Он исчез в темноте — из нее слышались неясные голоса, посапывание и покряхтывание, потом на свет вынырнули Михельс с Седюком. Михельс стремительно шел прямо на Варю, и она в смущении отодвинулась, чтобы дать ему дорогу. Но он остановился и сердито и шумно задышал, всматриваясь в нее зловеще поблескивающими стеклами.
— Все, как один, белоручки, — сказал он хмуро. — Шестого сегодня освобождаю от той работы, которая есть самая необходимая. Я вас спрашиваю: кто будет работать? Папа римский?

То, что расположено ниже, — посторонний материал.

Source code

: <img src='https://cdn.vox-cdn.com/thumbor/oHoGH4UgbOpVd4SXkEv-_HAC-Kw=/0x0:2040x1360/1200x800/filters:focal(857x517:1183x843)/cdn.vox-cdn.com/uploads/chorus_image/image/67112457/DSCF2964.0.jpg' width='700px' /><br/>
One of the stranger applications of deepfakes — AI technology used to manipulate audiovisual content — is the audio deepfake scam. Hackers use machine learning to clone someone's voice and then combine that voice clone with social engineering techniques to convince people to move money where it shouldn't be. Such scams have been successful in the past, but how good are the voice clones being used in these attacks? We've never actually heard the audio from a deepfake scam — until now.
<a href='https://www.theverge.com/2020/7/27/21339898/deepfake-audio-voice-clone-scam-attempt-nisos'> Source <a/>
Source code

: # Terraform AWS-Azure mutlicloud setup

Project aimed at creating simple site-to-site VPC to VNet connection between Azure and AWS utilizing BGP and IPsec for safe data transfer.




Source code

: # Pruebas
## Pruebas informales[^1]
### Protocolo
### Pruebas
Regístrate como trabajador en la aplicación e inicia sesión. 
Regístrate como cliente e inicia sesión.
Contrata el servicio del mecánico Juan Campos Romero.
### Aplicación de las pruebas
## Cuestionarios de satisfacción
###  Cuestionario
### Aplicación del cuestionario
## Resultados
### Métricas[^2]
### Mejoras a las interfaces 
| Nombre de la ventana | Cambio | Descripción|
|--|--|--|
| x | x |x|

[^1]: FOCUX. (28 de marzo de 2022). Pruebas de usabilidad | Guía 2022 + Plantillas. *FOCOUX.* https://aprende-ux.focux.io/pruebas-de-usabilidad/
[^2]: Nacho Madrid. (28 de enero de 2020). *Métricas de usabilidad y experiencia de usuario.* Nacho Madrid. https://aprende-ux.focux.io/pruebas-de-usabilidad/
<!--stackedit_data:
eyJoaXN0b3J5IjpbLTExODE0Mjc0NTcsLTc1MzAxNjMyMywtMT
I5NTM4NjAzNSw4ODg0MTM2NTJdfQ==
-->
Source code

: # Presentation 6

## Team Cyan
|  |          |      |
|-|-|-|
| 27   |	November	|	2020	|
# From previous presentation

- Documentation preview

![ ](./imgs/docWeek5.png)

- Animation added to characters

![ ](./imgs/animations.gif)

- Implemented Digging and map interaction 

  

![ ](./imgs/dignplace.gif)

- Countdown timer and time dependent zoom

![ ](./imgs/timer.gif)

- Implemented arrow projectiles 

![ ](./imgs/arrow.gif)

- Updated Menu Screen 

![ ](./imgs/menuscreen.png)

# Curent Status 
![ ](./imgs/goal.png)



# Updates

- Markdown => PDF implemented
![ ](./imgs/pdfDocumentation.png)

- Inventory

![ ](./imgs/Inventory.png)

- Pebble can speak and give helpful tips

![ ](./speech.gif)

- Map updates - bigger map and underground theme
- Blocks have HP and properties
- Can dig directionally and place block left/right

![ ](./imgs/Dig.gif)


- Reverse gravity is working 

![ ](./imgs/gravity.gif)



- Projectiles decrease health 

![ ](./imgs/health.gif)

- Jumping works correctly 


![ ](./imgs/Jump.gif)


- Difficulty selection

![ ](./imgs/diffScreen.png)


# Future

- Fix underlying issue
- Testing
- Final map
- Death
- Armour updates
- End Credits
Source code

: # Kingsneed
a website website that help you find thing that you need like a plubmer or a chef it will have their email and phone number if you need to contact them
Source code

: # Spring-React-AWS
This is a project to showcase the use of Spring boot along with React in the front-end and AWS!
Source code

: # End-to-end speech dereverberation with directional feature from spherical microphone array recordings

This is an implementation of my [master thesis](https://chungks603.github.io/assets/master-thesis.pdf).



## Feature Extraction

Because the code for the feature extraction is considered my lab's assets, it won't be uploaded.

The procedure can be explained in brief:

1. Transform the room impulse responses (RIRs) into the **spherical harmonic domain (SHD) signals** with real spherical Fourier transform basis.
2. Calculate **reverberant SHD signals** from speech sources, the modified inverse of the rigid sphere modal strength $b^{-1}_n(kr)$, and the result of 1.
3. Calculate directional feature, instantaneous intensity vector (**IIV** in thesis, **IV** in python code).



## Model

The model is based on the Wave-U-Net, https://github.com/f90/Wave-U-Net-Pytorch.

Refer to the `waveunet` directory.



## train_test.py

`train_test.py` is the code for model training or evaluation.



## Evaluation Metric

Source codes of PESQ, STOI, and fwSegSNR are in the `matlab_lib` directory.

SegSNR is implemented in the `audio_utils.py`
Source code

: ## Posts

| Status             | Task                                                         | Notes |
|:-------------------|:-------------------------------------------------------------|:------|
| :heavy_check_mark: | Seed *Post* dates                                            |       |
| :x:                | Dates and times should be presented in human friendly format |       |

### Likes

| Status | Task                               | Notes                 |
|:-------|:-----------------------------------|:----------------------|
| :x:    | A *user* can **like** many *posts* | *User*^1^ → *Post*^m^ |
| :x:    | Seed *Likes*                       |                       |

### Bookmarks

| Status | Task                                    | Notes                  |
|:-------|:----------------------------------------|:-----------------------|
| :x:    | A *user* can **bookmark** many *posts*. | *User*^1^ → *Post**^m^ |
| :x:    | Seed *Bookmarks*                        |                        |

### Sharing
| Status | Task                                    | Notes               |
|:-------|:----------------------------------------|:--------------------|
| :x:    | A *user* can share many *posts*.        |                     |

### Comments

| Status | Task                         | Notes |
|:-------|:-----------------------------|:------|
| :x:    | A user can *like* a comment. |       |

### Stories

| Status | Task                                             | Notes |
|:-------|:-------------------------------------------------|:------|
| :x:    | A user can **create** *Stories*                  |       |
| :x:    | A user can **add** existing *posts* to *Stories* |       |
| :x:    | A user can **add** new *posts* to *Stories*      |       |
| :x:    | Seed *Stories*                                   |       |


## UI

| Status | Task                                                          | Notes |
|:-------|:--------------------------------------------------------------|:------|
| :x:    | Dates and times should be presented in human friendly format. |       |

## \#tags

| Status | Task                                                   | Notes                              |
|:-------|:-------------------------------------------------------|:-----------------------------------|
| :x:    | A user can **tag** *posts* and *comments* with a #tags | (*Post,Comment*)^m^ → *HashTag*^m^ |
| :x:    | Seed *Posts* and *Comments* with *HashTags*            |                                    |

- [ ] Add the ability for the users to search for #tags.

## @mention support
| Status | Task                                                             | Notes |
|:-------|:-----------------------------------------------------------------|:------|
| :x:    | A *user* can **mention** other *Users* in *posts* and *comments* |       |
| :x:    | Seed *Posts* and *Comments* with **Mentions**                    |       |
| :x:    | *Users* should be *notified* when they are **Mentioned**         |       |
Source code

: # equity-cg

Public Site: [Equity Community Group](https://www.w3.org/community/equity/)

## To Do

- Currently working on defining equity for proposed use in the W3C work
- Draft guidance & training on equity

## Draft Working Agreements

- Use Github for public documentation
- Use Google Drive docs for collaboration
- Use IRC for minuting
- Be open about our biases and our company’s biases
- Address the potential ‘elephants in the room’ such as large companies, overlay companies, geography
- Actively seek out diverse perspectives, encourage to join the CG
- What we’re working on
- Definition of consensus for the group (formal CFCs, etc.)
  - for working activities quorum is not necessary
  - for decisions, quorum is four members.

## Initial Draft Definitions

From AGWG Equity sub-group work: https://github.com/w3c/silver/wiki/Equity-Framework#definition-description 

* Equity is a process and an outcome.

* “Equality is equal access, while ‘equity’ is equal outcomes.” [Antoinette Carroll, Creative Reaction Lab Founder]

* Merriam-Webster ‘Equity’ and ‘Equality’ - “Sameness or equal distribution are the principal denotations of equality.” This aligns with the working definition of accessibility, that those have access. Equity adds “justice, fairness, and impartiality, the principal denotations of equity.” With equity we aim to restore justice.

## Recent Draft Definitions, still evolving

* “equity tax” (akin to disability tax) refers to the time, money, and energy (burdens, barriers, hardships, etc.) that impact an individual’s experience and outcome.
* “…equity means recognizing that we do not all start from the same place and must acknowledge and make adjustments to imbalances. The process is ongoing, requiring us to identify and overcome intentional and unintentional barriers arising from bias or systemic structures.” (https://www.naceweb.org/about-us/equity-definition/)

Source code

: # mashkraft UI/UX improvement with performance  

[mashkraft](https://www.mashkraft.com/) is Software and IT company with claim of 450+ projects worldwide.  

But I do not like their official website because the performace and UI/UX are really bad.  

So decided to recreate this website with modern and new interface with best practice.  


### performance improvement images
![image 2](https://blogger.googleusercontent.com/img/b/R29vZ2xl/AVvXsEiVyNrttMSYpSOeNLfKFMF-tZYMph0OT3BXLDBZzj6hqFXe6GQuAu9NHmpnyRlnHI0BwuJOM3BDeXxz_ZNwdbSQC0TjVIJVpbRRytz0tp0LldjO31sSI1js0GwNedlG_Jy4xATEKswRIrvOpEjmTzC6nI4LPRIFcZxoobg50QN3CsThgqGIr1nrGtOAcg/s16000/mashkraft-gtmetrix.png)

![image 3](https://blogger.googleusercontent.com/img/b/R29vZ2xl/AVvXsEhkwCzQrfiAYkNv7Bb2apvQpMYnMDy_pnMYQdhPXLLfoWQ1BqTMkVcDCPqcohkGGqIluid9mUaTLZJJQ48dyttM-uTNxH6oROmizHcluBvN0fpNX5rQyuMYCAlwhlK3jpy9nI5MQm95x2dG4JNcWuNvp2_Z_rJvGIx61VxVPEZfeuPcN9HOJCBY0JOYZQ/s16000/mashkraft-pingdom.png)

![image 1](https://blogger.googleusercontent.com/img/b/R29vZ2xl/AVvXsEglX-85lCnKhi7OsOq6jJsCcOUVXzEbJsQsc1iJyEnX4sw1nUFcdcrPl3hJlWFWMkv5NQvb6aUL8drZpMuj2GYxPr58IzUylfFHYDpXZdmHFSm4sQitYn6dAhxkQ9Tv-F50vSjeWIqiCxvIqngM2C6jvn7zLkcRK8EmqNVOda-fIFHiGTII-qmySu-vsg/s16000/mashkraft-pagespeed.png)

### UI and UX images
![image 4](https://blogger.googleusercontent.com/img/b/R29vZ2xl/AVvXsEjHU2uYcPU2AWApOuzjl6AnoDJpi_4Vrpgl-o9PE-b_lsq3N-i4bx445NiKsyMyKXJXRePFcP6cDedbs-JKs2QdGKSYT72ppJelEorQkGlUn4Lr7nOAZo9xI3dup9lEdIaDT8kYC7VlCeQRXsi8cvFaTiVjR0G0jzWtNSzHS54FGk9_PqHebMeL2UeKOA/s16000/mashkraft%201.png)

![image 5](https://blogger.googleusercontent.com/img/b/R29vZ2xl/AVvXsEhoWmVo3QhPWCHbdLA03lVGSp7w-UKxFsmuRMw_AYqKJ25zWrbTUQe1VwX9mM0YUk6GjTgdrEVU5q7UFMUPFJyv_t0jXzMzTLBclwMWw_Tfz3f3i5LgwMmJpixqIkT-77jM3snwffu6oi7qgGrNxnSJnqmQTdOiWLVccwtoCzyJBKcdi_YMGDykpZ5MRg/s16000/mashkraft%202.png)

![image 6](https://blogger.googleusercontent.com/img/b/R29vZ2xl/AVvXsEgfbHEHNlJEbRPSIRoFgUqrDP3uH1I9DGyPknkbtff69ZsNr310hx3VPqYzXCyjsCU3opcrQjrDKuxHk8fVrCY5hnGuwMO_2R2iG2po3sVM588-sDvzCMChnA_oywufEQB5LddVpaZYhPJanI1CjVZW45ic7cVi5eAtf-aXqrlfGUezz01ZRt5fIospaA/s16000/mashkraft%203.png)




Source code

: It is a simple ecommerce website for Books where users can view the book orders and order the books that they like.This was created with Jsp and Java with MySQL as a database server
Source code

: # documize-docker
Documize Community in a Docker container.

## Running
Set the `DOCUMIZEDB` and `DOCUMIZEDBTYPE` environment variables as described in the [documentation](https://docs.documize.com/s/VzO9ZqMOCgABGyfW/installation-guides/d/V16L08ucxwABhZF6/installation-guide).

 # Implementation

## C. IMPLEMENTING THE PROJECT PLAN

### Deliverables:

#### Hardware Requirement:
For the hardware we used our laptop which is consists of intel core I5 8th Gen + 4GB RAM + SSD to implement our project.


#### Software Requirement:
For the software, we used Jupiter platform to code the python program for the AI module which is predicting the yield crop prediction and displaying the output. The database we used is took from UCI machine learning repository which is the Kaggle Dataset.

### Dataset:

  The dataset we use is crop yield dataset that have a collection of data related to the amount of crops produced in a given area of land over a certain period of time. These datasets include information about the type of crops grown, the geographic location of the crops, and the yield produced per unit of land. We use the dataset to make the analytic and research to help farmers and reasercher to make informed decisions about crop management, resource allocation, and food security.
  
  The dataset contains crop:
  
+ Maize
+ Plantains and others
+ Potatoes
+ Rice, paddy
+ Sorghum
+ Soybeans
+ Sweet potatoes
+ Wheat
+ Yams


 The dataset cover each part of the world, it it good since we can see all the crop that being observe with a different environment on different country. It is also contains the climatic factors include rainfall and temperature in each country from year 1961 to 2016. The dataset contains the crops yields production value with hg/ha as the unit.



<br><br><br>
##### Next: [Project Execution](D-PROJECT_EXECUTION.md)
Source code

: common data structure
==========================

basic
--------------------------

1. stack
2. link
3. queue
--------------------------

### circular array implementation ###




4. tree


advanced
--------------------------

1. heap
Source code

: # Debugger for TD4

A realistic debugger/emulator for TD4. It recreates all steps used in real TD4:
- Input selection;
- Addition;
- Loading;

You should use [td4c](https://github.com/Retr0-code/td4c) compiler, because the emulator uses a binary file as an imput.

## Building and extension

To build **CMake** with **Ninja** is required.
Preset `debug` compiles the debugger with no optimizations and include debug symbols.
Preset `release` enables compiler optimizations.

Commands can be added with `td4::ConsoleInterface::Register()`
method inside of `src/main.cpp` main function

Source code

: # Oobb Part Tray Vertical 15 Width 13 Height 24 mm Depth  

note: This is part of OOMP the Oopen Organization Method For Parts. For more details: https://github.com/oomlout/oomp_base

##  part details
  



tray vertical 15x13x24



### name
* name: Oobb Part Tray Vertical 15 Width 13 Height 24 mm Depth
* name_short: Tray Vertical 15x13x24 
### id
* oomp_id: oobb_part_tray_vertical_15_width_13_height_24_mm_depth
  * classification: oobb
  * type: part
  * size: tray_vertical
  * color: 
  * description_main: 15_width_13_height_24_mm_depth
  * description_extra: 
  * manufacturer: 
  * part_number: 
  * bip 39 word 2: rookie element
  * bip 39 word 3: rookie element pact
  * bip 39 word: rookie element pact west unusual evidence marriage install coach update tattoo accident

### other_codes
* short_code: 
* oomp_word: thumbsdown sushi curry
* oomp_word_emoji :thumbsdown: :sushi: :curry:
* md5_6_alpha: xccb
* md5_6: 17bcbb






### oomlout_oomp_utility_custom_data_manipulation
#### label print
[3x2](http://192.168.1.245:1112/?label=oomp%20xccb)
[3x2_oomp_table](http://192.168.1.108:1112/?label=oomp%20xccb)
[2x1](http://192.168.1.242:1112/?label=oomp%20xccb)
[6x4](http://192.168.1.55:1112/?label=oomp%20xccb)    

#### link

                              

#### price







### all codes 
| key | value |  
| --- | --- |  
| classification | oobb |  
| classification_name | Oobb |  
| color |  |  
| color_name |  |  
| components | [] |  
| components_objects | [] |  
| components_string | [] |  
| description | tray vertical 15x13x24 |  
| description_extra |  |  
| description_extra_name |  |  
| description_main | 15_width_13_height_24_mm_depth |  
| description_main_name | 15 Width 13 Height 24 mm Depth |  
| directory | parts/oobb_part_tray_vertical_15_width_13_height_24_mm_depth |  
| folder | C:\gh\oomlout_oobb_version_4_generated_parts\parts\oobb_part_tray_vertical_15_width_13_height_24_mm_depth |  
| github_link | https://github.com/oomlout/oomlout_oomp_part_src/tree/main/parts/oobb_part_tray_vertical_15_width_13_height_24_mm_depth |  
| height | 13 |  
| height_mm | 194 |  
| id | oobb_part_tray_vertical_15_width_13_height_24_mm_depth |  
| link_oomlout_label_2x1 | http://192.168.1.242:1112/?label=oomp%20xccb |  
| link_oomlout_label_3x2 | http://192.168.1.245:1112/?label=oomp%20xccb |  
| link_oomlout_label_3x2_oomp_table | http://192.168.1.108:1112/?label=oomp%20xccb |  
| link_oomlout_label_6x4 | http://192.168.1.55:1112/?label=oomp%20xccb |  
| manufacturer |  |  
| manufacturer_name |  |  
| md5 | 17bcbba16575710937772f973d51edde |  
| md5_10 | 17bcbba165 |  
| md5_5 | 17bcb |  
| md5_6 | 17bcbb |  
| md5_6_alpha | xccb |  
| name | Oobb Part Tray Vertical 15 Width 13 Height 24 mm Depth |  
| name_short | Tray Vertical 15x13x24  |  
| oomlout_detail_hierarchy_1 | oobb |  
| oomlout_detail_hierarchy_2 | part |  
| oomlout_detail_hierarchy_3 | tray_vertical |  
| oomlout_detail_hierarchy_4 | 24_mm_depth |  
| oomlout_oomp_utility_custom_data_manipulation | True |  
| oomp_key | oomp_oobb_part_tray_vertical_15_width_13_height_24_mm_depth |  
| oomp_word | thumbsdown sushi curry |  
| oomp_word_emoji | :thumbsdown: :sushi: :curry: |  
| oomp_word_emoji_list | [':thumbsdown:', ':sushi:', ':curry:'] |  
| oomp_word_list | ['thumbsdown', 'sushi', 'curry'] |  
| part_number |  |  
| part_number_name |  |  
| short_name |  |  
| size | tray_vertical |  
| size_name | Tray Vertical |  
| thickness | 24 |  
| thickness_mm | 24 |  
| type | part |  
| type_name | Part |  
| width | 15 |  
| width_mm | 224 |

Так он же в Риме, я ему не скажу: «Иди выгружай ящики!»
— Нет, я не отказываюсь, я буду работать, — сказала Варя, и слезы обиды горячо подступили ей к горлу.
Она повернулась к трапу, но Михельс неожиданно ласковым и сильным прикосновением остановил ее.
— Я не о вас говорю, девушка, — проговорил он тем же хмурым и недовольным голосом, не вязавшимся с ласковым прикосновением его руки. — Надо же мне кому-нибудь высказать свое возмущение, все на меня в обиде, понимаете? Пойдемте со мной.
— Встретимся в салоне полярного экспресса! — крикнул им вдогонку Седюк.
Варя торопливо бежала за широко шагавшим Михельсом. Он поднимался прямо по крутому откосу. Вдали виднелось несколько деревянных строений. До сих пор Варя видела берег только с отмели, от костра. Она шла мимо покосившихся черных изб, сколоченных из разносортного плавника — досок, бревен и горбыля, принесенных с юга рекой, — и всматривалась в тускло освещенные, подслеповатые окна, бедные изгороди, охватывавшие кусок пустыни без деревьев, без огородов, без животных и птиц, — было похоже, что ставили их не из нужды, а по неистребимой хозяйственной привычке окружать себя пристройками и палисадами. И чувство обреченности и одиночества, охватившее Варю, когда она впервые увидела эти черные, голые, лишенные всякой растительности берега, раскинувшиеся под суровым небом, у просторов необозримой реки, снова охватило ее, как приступ сердечной боли.